Bourse suffers ‘jinx’, stays below 8,000

Stock market stakeholders call it as almost “a jinx.”

The stock index in the days after the visit of President Aquino to the bourse had refused to rise back to the 8,000 point level, ending the week at 7,946.89 down by 0.02 percent or 1.31 points.

The broader all-share index managed to eke a small of gain of 0.06 percent or 2.54 points to 4,536.86.

Trading volume reached 1.53 billion shares worth P35.01 billion with 97 stocks advancing, 82 declining, and 41 were unchanged.

Two of the six counters bucked the trend. These were the holding firm and the services sector.

“Valuation concerns have apparently entered the consciousness of investors after the local equities racked up record after record closes. To date, the index has written 27 fresh all-time closing records, eight of which transpired in the last 13 sessions alone,” analyst Justino Calaycay of Accord Capital Equities Corp. said.

The index initially touched an intra-day low of 7,919.61 before picking up momentum and edging higher to touch an intra-day high of 7,996.44 before investors decided to book their gains.

Calaycay said the weight of 27 new record closing highs over a span of three-and-a half months against the backdrop of a stingy news cycle opened the “profit taking” door for investors.

“It will remain a rather touch-and-go and may even spill over to the succeeding week unless new, positive catalysts surface,” he said.

At the end of the day, the analyst said the long-term trend of the local stock market continues to be bullish and it is the short to the medium term that must be closely watched for hints of possible reversal.

Stocks in the 30-company index were mostly down. These were the Metropolitan Bank and Trust Co., Ayala Land Inc. and Megaworld Corp.

A day after a special bell ringing done no less than the President of the Philippines to celebrate the local stock market’s ascent above 8,000-mark, the local benchmark index dived to a 15-day low on Wednesday.

The Philippine Stock Exchange Index (PSEi) plunged by 150.03 points, or 1.86 percent on profit-taking and closed below 8,000 for the first time in seven days, to 7,906.46.

Not one single sector was spared during Wednesday’s bloodbath, as all sub-indexes posted losses above one percent, with mining and oil stocks bearing the heaviest percentage point losses at 4.13 percent.

Analysts in the previous days had been hinting a correction but were quick to say there is no cause for panic. Analysts acknowledged the market is now “very expensive” and that it was ripe for profit-taking.

The broader All Shares index also plunged 1.85 percent, losing 85.03 points, to close at 4,520.89.

Wednesday’s slide follows a contraction in the world’s second largest economy in the first quarter of the year.
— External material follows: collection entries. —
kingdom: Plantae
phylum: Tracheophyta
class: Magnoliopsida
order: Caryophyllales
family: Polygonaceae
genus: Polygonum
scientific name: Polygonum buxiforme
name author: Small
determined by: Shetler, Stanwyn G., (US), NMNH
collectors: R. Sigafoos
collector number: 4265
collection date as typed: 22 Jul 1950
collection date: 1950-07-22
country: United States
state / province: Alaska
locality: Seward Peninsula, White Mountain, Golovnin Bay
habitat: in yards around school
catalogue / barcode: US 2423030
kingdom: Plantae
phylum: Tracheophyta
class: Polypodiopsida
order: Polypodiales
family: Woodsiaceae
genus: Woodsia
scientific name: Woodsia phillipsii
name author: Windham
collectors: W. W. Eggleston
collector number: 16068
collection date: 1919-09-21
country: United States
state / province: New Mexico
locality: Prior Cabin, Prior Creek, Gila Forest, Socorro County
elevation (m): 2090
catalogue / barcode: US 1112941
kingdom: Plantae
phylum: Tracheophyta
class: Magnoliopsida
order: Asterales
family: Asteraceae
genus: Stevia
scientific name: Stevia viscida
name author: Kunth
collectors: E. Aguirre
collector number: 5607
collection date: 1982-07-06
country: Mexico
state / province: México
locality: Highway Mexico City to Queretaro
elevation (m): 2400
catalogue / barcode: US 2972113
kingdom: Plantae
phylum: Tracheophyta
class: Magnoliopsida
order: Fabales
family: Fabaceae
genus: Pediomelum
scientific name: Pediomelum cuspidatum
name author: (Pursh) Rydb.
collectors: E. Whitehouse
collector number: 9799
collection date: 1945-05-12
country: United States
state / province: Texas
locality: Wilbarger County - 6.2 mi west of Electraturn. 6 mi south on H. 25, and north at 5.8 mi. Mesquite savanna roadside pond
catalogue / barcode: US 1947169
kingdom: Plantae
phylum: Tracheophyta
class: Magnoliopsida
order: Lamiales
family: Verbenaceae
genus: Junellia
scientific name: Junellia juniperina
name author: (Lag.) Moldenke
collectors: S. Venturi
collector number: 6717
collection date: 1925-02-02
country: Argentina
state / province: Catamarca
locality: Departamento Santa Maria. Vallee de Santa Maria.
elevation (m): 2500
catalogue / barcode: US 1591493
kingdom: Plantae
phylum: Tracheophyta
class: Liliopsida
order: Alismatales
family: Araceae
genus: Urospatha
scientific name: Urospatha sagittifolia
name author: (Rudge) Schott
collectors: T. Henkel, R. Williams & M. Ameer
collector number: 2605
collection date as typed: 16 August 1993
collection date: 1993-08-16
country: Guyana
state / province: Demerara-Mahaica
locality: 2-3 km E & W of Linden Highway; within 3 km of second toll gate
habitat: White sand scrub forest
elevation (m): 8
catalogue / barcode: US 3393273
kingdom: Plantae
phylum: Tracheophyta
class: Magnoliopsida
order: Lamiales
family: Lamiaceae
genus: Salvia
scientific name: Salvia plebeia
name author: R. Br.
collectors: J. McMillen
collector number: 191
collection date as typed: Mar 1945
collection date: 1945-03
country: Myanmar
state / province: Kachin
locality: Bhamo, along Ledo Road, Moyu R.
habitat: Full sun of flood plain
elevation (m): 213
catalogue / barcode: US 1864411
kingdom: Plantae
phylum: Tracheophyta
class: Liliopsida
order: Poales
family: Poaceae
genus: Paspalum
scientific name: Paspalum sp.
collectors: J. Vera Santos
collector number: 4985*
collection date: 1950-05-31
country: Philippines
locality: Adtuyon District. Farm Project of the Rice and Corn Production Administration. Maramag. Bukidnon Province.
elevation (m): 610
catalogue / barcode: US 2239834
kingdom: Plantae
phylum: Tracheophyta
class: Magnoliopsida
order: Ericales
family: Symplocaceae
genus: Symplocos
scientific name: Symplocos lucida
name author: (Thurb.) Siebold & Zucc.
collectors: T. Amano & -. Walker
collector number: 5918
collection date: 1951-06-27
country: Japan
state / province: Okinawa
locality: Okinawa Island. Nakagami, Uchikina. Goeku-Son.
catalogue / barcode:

In a report, Chinese authorities reported a GDP growth of only seven percent in the months of January through March, down by 0.3 percent from the fourth quarter of 2014.

Previously, official data on Chinese import and export were also disappointing, as it junked market expectations a stronger performance.

Another factor in the local stock market’s decline in the previous days is the revision of the outlook for the US economy by the International Monetary Fund. The IMF said the world’s largest economy will grow from 3.6 to only 3.1 by the end of this year.

The US and China are two of the largest trading partners of the Philippines.

While the falling prices of oil may be good to oil-importing countries, the IMF said it is hurting oil-exporting economies. The same effect is experienced by countries exporting commodities, including iron ore, copper, and other base metals.

Losers overwhelmed gainers yesterday, 158 against 41, with 35 neutrals. Turnover jumped from Php 8 billion on Tuesday to Php 12 billion.

The mood continued to be the same in Thursday as the PSEi further fell to 7,883.08.

Bloodbath continued in the market as all sectors are on the red territory, with 100 decliners, twice as much as 50 advancers.